J’ai tout mon temps disait la pierre aux arêtes vives. J’ai tout mon temps pour devenir galet. Pendant que passeront des milliers de vos vies. Pendant que tant d’êtres naîtront et mourront, je roulerai mon temps au fond de la mer « toujours recommencée » comme disait le poète de «l’île singulière».
Je roulerai ma vie mais sans souffrance, avec la patience de l’éternité.
Comment dites vous ? Je ne sers à rien ? Ma vie est vide ? Je suis froid donc sans vie, sans plaisir, sans projet?
Et être toujours bercé par le ressac n’est ce pas une belle vie ?
Et être poli par de minuscules grains de sable, par l’eau, et même par le vent à marée basse n’est ce pas un bel emploi du temps ?
Et avoir pour but d’être doux sous vos pieds, de vous caresser au lieu de vous blesser, de faire en roulant ce bruit si doux, si rassurant que ceux qui habitent au bord de la mer ne peuvent plus s’en passer n’est ce pas un beau projet ?
Et puis avoir vu passer sur la même plage vos plus lointains ancêtres et puis Hannibal et Christophe Colomb et un jour vous et vos enfants au couchant d'un jour d'été....et si vous saviez combien de fois vos mains m'ont caressé, combien de fois j'ai roulé sous vos pieds... Oui telle a été ma vie: prendre part à la votre de la manière la plus humble qui soit mais vous conviendrez avec moi que la plupart d'entre vous n'a pas plus d'incidence sur le sort du monde que le simple galet que je suis.
J’entends –parce que j’entends bien sûr- j’entends que les pôles fondent et que le niveau des mers va monter. Cela me chagrine car je sais que des centaines de millions d’entre vous vivent au bord de l’eau et vont devoir partir. Pour moi cela ne changera rien : la vague me ramènera toujours sur la plage et j’y découvrirai un nouveau paysage pour continuer mon plaisir de Sisyphe.

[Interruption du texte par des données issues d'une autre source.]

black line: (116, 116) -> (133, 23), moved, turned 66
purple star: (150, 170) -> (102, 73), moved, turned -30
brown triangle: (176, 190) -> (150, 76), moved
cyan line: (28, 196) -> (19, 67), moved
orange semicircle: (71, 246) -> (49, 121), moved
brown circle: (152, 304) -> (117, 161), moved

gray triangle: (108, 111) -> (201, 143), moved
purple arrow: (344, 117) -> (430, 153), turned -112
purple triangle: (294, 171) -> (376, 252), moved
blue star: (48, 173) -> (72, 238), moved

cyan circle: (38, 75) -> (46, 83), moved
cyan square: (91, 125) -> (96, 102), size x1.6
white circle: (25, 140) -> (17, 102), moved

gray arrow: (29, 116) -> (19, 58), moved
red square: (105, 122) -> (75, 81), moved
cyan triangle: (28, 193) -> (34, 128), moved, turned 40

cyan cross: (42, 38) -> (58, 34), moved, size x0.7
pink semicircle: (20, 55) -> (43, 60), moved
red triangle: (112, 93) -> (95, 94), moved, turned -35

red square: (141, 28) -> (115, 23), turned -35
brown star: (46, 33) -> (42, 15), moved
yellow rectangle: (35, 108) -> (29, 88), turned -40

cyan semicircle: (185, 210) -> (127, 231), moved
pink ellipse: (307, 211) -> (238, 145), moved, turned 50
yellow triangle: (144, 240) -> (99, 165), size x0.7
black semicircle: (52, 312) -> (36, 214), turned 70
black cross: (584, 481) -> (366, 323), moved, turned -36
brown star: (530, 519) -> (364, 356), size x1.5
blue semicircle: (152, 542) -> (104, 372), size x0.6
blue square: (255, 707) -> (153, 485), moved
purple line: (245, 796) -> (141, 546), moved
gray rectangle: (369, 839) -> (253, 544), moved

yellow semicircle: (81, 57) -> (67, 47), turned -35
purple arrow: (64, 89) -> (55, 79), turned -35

Et si demain vous faites exploser la bombe je serai encore là, même pas ébloui par son éclat et vous passerez près de moi, fuyant la fin de votre monde pour aller nulle part. Ne faites pas cette folie. Pensez toujours à vos enfants. Que même les hommes raisonnent comme des femmes, qui, pour avoir porté la vie, en sont plus respectueuses. J’ai envie d’être un minuscule grain de sable entre les orteils de vos arrière arrière arrière petits enfants. Et pour ce faire il me faut beaucoup de temps. Alors donnez leur cette chance de me rencontrer un jour et quand ils me feront couler entre leurs doigts je leur parlerai de vous et ils vous seront reconnaissant d’avoir permis que nos routes se croisent…
Il faut que je vous laisse car la marée arrive et j'ai rendez vous avec la mer.